** About this task **
Setting aside any pictures, reproduce the data exactly.

(Exercise input Opens)

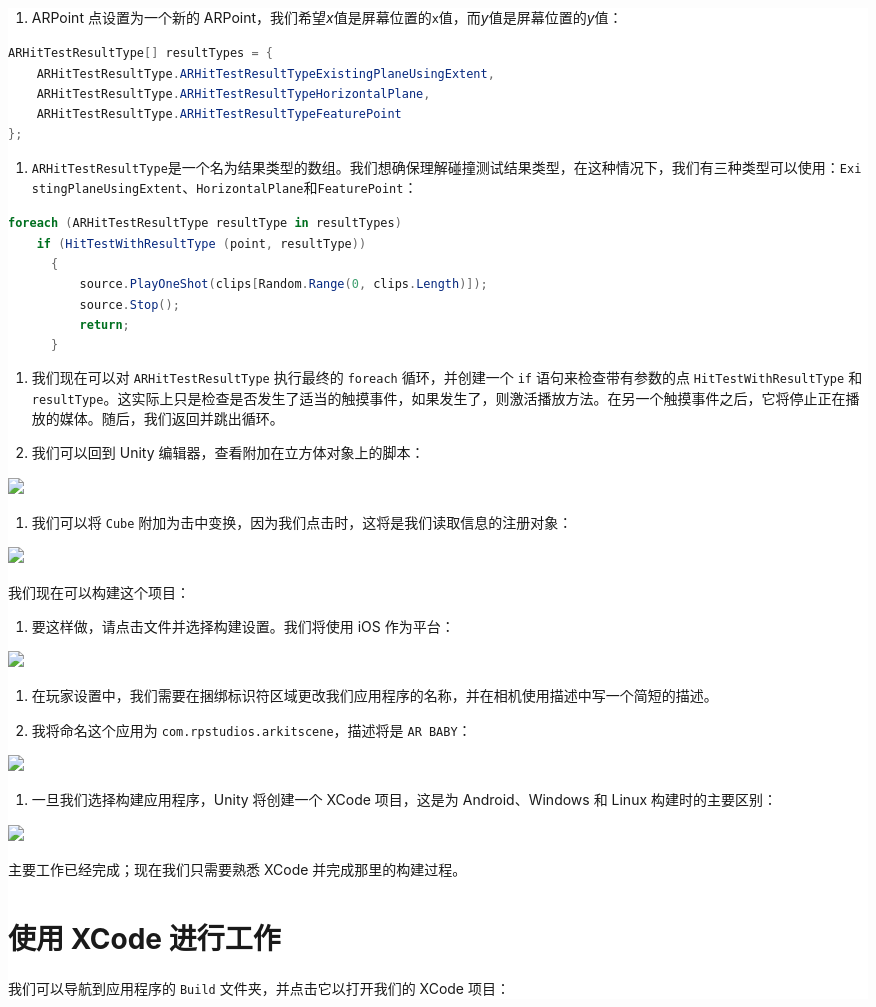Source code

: 1.  ARPoint 点设置为一个新的 ARPoint，我们希望*x*值是屏幕位置的`x`值，而*y*值是屏幕位置的*y*值：

```cs
ARHitTestResultType[] resultTypes = {
    ARHitTestResultType.ARHitTestResultTypeExistingPlaneUsingExtent,
    ARHitTestResultType.ARHitTestResultTypeHorizontalPlane,
    ARHitTestResultType.ARHitTestResultTypeFeaturePoint
};
```

1.  `ARHitTestResultType`是一个名为结果类型的数组。我们想确保理解碰撞测试结果类型，在这种情况下，我们有三种类型可以使用：`ExistingPlaneUsingExtent`、`HorizontalPlane`和`FeaturePoint`：

```cs
foreach (ARHitTestResultType resultType in resultTypes)
    if (HitTestWithResultType (point, resultType))
      {
          source.PlayOneShot(clips[Random.Range(0, clips.Length)]);
          source.Stop();
          return;
      }
```

1.  我们现在可以对 `ARHitTestResultType` 执行最终的 `foreach` 循环，并创建一个 `if` 语句来检查带有参数的点 `HitTestWithResultType` 和 `resultType`。这实际上只是检查是否发生了适当的触摸事件，如果发生了，则激活播放方法。在另一个触摸事件之后，它将停止正在播放的媒体。随后，我们返回并跳出循环。

1.  我们可以回到 Unity 编辑器，查看附加在立方体对象上的脚本：

![](img/05ab403d-3222-4cdc-a480-32c754a51b7f.png)

1.  我们可以将 `Cube` 附加为击中变换，因为我们点击时，这将是我们读取信息的注册对象：

![](img/bd520666-9f14-4c92-852f-2b619b7dbd1e.png)

我们现在可以构建这个项目：

1.  要这样做，请点击文件并选择构建设置。我们将使用 iOS 作为平台：

![](img/d26f7bc0-3cc6-45e1-9ab1-eece6e8acce0.png)

1.  在玩家设置中，我们需要在捆绑标识符区域更改我们应用程序的名称，并在相机使用描述中写一个简短的描述。

1.  我将命名这个应用为 `com.rpstudios.arkitscene`，描述将是 `AR BABY`：

![](img/80f6410a-de88-43fa-a466-2fbf8f2955bc.png)

1.  一旦我们选择构建应用程序，Unity 将创建一个 XCode 项目，这是为 Android、Windows 和 Linux 构建时的主要区别：

![](img/6a629a93-3285-40f5-a5c5-9239233e01fd.png)

主要工作已经完成；现在我们只需要熟悉 XCode 并完成那里的构建过程。

# 使用 XCode 进行工作

我们可以导航到应用程序的 `Build` 文件夹，并点击它以打开我们的 XCode 项目：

(Exercise input Closes)

** Exercise solution **
Source code

: 1.  ARPoint 点设置为一个新的 ARPoint，我们希望*x*值是屏幕位置的`x`值，而*y*值是屏幕位置的*y*值：

```cs
ARHitTestResultType[] resultTypes = {
    ARHitTestResultType.ARHitTestResultTypeExistingPlaneUsingExtent,
    ARHitTestResultType.ARHitTestResultTypeHorizontalPlane,
    ARHitTestResultType.ARHitTestResultTypeFeaturePoint
};
```

1.  `ARHitTestResultType`是一个名为结果类型的数组。我们想确保理解碰撞测试结果类型，在这种情况下，我们有三种类型可以使用：`ExistingPlaneUsingExtent`、`HorizontalPlane`和`FeaturePoint`：

```cs
foreach (ARHitTestResultType resultType in resultTypes)
    if (HitTestWithResultType (point, resultType))
      {
          source.PlayOneShot(clips[Random.Range(0, clips.Length)]);
          source.Stop();
          return;
      }
```

1.  我们现在可以对 `ARHitTestResultType` 执行最终的 `foreach` 循环，并创建一个 `if` 语句来检查带有参数的点 `HitTestWithResultType` 和 `resultType`。这实际上只是检查是否发生了适当的触摸事件，如果发生了，则激活播放方法。在另一个触摸事件之后，它将停止正在播放的媒体。随后，我们返回并跳出循环。

1.  我们可以回到 Unity 编辑器，查看附加在立方体对象上的脚本：

![](img/05ab403d-3222-4cdc-a480-32c754a51b7f.png)

1.  我们可以将 `Cube` 附加为击中变换，因为我们点击时，这将是我们读取信息的注册对象：

![](img/bd520666-9f14-4c92-852f-2b619b7dbd1e.png)

我们现在可以构建这个项目：

1.  要这样做，请点击文件并选择构建设置。我们将使用 iOS 作为平台：

![](img/d26f7bc0-3cc6-45e1-9ab1-eece6e8acce0.png)

1.  在玩家设置中，我们需要在捆绑标识符区域更改我们应用程序的名称，并在相机使用描述中写一个简短的描述。

1.  我将命名这个应用为 `com.rpstudios.arkitscene`，描述将是 `AR BABY`：

![](img/80f6410a-de88-43fa-a466-2fbf8f2955bc.png)

1.  一旦我们选择构建应用程序，Unity 将创建一个 XCode 项目，这是为 Android、Windows 和 Linux 构建时的主要区别：

![](img/6a629a93-3285-40f5-a5c5-9239233e01fd.png)

主要工作已经完成；现在我们只需要熟悉 XCode 并完成那里的构建过程。

# 使用 XCode 进行工作

我们可以导航到应用程序的 `Build` 文件夹，并点击它以打开我们的 XCode 项目：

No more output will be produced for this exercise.